START Excerpt to read

Warren announced his retirement in 1968 and was succeeded by Appellate Judge Warren E. Burger in 1969. The Warren Court's rulings have received both support and criticism from liberals and conservatives alike, and few of the Court's decisions have been overturned.
Early life, family, and education
Warren was born in Los Angeles, California, on March 19, 1891, to Matt Warren and his wife, Crystal. Matt, whose original family name was Vaare, was born in Stavanger, Norway, in 1864, and he and his family migrated to the United States in 1866. Crystal, whose maiden name was Hernlund, was born in Hälsingland, Sweden; she and her family migrated to the United States when she was an infant. After marrying in Minneapolis, Minnesota, Mathias and Crystal settled in Southern California in 1889, where Matthias found work with the Southern Pacific Railroad. Earl Warren was the second of two children, after his older sister, Ethel. Earl did not receive a middle name; his father later commented that "when you were born I was too poor to give you a middle name." In 1896, the family resettled in Bakersfield, California, where Warren grew up. Though not an exceptional student, Warren graduated from Kern County High School in 1908.Hoping to become a trial lawyer, Warren enrolled in the University of California, Berkeley, after graduating from high school. He majored in political science and became a member of the Sigma Phi fraternity. Like many other students at Berkeley, Warren was influenced by the progressive movement, and he was especially affected by Governor Hiram Johnson of California and Senator Robert M. La Follette of Wisconsin. While at Berkeley, Warren was little more than an average student who earned decent but undistinguished grades and after his third year, he entered the school's Department of Jurisprudence. He received a Bachelor of Laws degree in 1914. Like his classmates upon graduation, Warren was admitted to the California bar without examination. After graduation, he took a position with the Associated Oil Company in San Francisco. Warren disliked working at the company and was disgusted by the corruption he saw in San Francisco, so he took a position with the Oakland law firm of Robinson and Robinson.

END Excerpt to read
START Data under study

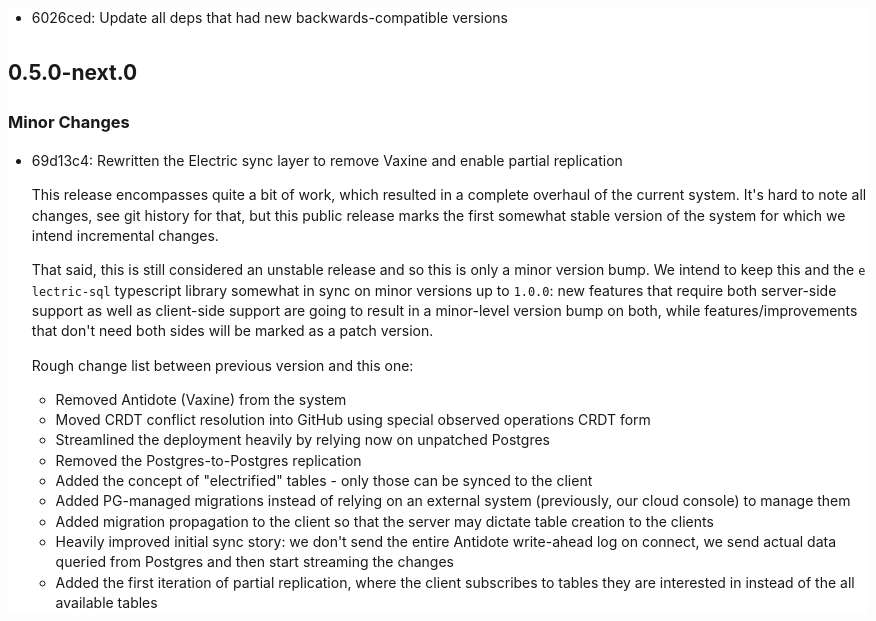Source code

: - 6026ced: Update all deps that had new backwards-compatible versions

## 0.5.0-next.0

### Minor Changes

- 69d13c4: Rewritten the Electric sync layer to remove Vaxine and enable partial replication

  This release encompasses quite a bit of work, which resulted in a complete overhaul of the current system. It's hard to note all changes, see git history for that, but this public release
  marks the first somewhat stable version of the system for which we intend incremental changes.

  That said, this is still considered an unstable release and so this is only a minor version bump.
  We intend to keep this and the `electric-sql` typescript library somewhat in sync on minor versions up to `1.0.0`: new features that require both server-side support as well as client-side support are going to result in a minor-level version bump on both, while features/improvements that don't need both sides will be marked as a patch version.

  Rough change list between previous version and this one:

  - Removed Antidote (Vaxine) from the system
  - Moved CRDT conflict resolution into GitHub using special observed operations CRDT form
  - Streamlined the deployment heavily by relying now on unpatched Postgres
  - Removed the Postgres-to-Postgres replication
  - Added the concept of "electrified" tables - only those can be synced to the client
  - Added PG-managed migrations instead of relying on an external system (previously, our cloud console) to manage them
  - Added migration propagation to the client so that the server may dictate table creation to the clients
  - Heavily improved initial sync story: we don't send the entire Antidote write-ahead log on connect, we send actual data queried from Postgres and then start streaming the changes
  - Added the first iteration of partial replication, where the client subscribes to tables they are interested in instead of the all available tables
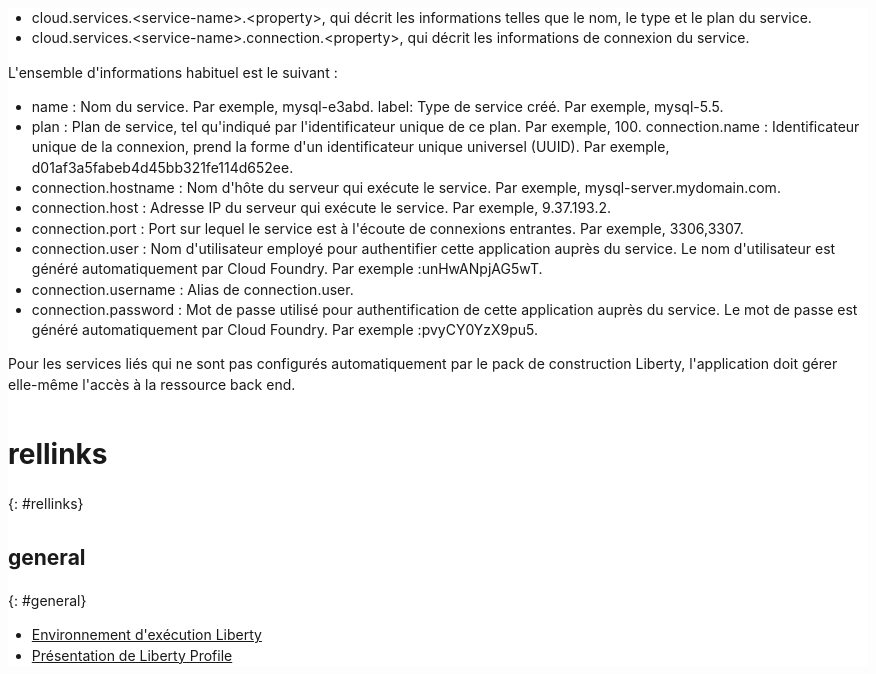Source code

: * cloud.services.&lt;service-name&gt;.&lt;property&gt;, qui décrit les informations telles que le nom, le type et le plan du service.
* cloud.services.&lt;service-name&gt;.connection.&lt;property&gt;, qui décrit les informations de connexion du service.

L'ensemble d'informations habituel est le suivant :
* name : Nom du service. Par exemple, mysql-e3abd.
label: Type de service créé. Par exemple, mysql-5.5.
* plan : Plan de service, tel qu'indiqué par l'identificateur unique de ce plan. Par exemple, 100.
connection.name : Identificateur unique de la connexion, prend la forme d'un identificateur unique universel (UUID). Par exemple, d01af3a5fabeb4d45bb321fe114d652ee.
* connection.hostname : Nom d'hôte du serveur qui exécute le service. Par exemple, mysql-server.mydomain.com.
* connection.host : Adresse IP du serveur qui exécute le service. Par exemple, 9.37.193.2.
* connection.port : Port sur lequel le service est à l'écoute de connexions entrantes. Par exemple, 3306,3307.
* connection.user : Nom d'utilisateur employé pour authentifier cette application auprès du service. Le nom d'utilisateur est généré automatiquement par Cloud Foundry. Par exemple :unHwANpjAG5wT.
* connection.username : Alias de connection.user.
* connection.password : Mot de passe utilisé pour authentification de cette application auprès du service. Le mot de passe est généré automatiquement par Cloud Foundry. Par exemple :pvyCY0YzX9pu5.

Pour les services liés qui ne sont pas configurés automatiquement par le pack de construction
Liberty, l'application doit gérer elle-même l'accès à la ressource back end.

# rellinks
{: #rellinks}
## general
{: #general}
* [Environnement d'exécution Liberty](index.html)
* [Présentation de Liberty Profile](http://www-01.ibm.com/support/knowledgecenter/SSAW57_8.5.5/com.ibm.websphere.wlp.nd.doc/ae/cwlp_about.html)
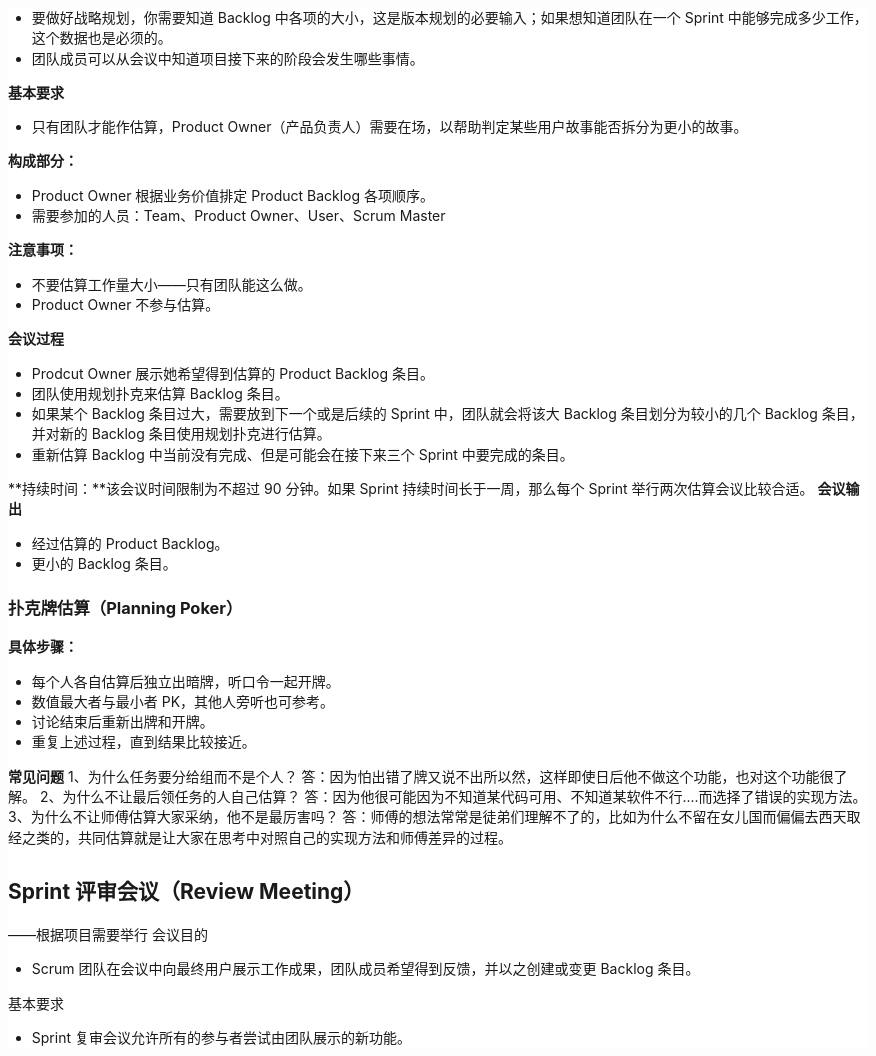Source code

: - 要做好战略规划，你需要知道 Backlog 中各项的大小，这是版本规划的必要输入；如果想知道团队在一个 Sprint 中能够完成多少工作，这个数据也是必须的。
- 团队成员可以从会议中知道项目接下来的阶段会发生哪些事情。

**基本要求**

- 只有团队才能作估算，Product Owner（产品负责人）需要在场，以帮助判定某些用户故事能否拆分为更小的故事。

**构成部分：**

- Product Owner 根据业务价值排定 Product Backlog 各项顺序。
- 需要参加的人员：Team、Product Owner、User、Scrum Master

**注意事项：**

- 不要估算工作量大小——只有团队能这么做。
- Product Owner 不参与估算。

**会议过程**

- Prodcut Owner 展示她希望得到估算的 Product Backlog 条目。
- 团队使用规划扑克来估算 Backlog 条目。
- 如果某个 Backlog 条目过大，需要放到下一个或是后续的 Sprint 中，团队就会将该大 Backlog 条目划分为较小的几个 Backlog 条目，并对新的 Backlog 条目使用规划扑克进行估算。
- 重新估算 Backlog 中当前没有完成、但是可能会在接下来三个 Sprint 中要完成的条目。

**持续时间：**该会议时间限制为不超过 90 分钟。如果 Sprint 持续时间长于一周，那么每个 Sprint 举行两次估算会议比较合适。
**会议输出**

- 经过估算的 Product Backlog。
- 更小的 Backlog 条目。

### 扑克牌估算（Planning Poker）

**具体步骤：**

- 每个人各自估算后独立出暗牌，听口令一起开牌。
- 数值最大者与最小者 PK，其他人旁听也可参考。
- 讨论结束后重新出牌和开牌。
- 重复上述过程，直到结果比较接近。

**常见问题**
1、为什么任务要分给组而不是个人？
答：因为怕出错了牌又说不出所以然，这样即使日后他不做这个功能，也对这个功能很了解。
2、为什么不让最后领任务的人自己估算？
答：因为他很可能因为不知道某代码可用、不知道某软件不行....而选择了错误的实现方法。
3、为什么不让师傅估算大家采纳，他不是最厉害吗？
答：师傅的想法常常是徒弟们理解不了的，比如为什么不留在女儿国而偏偏去西天取经之类的，共同估算就是让大家在思考中对照自己的实现方法和师傅差异的过程。

## Sprint 评审会议（Review Meeting）

——根据项目需要举行
会议目的

- Scrum 团队在会议中向最终用户展示工作成果，团队成员希望得到反馈，并以之创建或变更 Backlog 条目。

基本要求

- Sprint 复审会议允许所有的参与者尝试由团队展示的新功能。
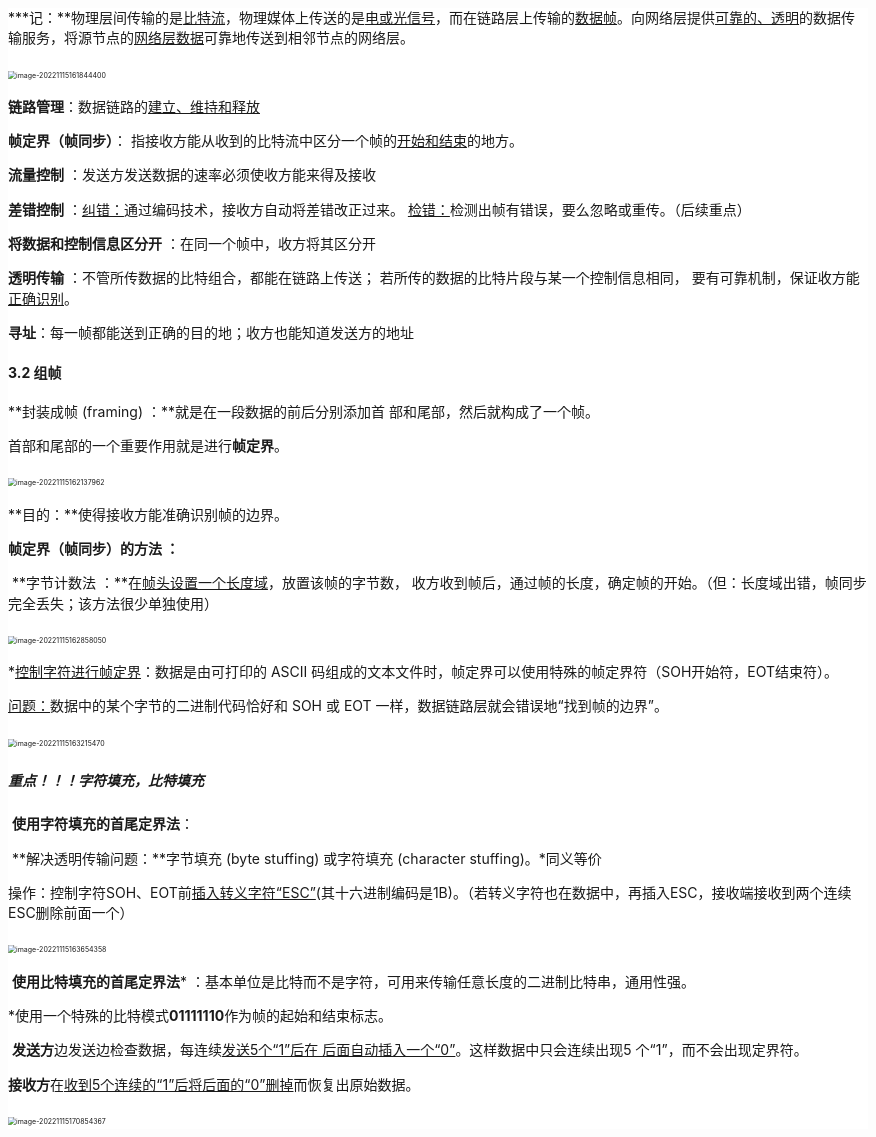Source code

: ***记：**物理层间传输的是<u>比特流</u>，物理媒体上传送的是<u>电或光信号</u>，而在链路层上传输的<u>数据帧</u>。向网络层提供<u>可靠的、透明</u>的数据传输服务，将源节点的<u>网络层数据</u>可靠地传送到相邻节点的网络层。

<img src="C:\Users\16523\AppData\Roaming\Typora\typora-user-images\image-20221115161844400.png" alt="image-20221115161844400" style="zoom:50%;" />

**链路管理**：数据链路的<u>建立、维持和释放</u>

**帧定界（帧同步）**： 指接收方能从收到的比特流中区分一个帧的<u>开始和结束</u>的地方。

**流量控制** ：发送方发送数据的速率必须使收方能来得及接收

**差错控制** ：<u>纠错：</u>通过编码技术，接收方自动将差错改正过来。 <u>检错：</u>检测出帧有错误，要么忽略或重传。（后续重点）

**将数据和控制信息区分开** ：在同一个帧中，收方将其区分开

**透明传输** ：不管所传数据的比特组合，都能在链路上传送； 若所传的数据的比特片段与某一个控制信息相同， 要有可靠机制，保证收方能<u>正确识别</u>。

**寻址**：每一帧都能送到正确的目的地；收方也能知道发送方的地址

#### 3.2 组帧

**封装成帧 (framing) ：**就是在一段数据的前后分别添加首 部和尾部，然后就构成了一个帧。 

首部和尾部的一个重要作用就是进行**帧定界**。

<img src="C:\Users\16523\AppData\Roaming\Typora\typora-user-images\image-20221115162137962.png" alt="image-20221115162137962" style="zoom:50%;" />

**目的：**使得接收方能准确识别帧的边界。

**帧定界（帧同步）的方法 ：**

​	**字节计数法 ：**在<u>帧头设置一个长度域</u>，放置该帧的字节数， 收方收到帧后，通过帧的长度，确定帧的开始。（但：长度域出错，帧同步完全丢失；该方法很少单独使用）

<img src="C:\Users\16523\AppData\Roaming\Typora\typora-user-images\image-20221115162858050.png" alt="image-20221115162858050" style="zoom:50%;" />

*<u>控制字符进行帧定界</u>：数据是由可打印的 ASCII 码组成的文本文件时，帧定界可以使用特殊的帧定界符（SOH开始符，EOT结束符）。

<u>问题：</u>数据中的某个字节的二进制代码恰好和 SOH 或 EOT 一样，数据链路层就会错误地“找到帧的边界”。

<img src="C:\Users\16523\AppData\Roaming\Typora\typora-user-images\image-20221115163215470.png" alt="image-20221115163215470" style="zoom:50%;" />

##### *重点！！！字符填充，比特填充*

​	**使用字符填充的首尾定界法**：

​	**解决透明传输问题：**字节填充 (byte stuffing) 或字符填充 (character  stuffing)。*同义等价

​	操作：控制字符SOH、EOT前<u>插入转义字符“ESC”</u>(其十六进制编码是1B)。（若转义字符也在数据中，再插入ESC，接收端接收到两个连续ESC删除前面一个）

<img src="C:\Users\16523\AppData\Roaming\Typora\typora-user-images\image-20221115163654358.png" alt="image-20221115163654358" style="zoom:50%;" />

​	**使用比特填充的首尾定界法*** ：基本单位是比特而不是字符，可用来传输任意长度的二进制比特串，通用性强。

​	*使用一个特殊的比特模式**01111110**作为帧的起始和结束标志。

​	**发送方**边发送边检查数据，每连续<u>发送5个“1”后在 后面自动插入一个“0”</u>。这样数据中只会连续出现5 个“1”，而不会出现定界符。

​	**接收方**在<u>收到5个连续的“1”后将后面的“0”删掉</u>而恢复出原始数据。

<img src="C:\Users\16523\AppData\Roaming\Typora\typora-user-images\image-20221115170854367.png" alt="image-20221115170854367" style="zoom:50%;" />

END Data under study

## Exercise set
1. Transcribe the passage on Earl Warren from "Warren announced his" to "have been overturned.".
2. Restate word for word the rows from their first line through the line with "- 69d13c4: Rewritten", both ends included, and leave the pictures out of your answer.

## Activity answers
1.
Warren announced his retirement in 1968 and was succeeded by Appellate Judge Warren E. Burger in 1969. The Warren Court's rulings have received both support and criticism from liberals and conservatives alike, and few of the Court's decisions have been overturned.

2.
Source code

: - 6026ced: Update all deps that had new backwards-compatible versions

## 0.5.0-next.0

### Minor Changes

- 69d13c4: Rewritten the Electric sync layer to remove Vaxine and enable partial replication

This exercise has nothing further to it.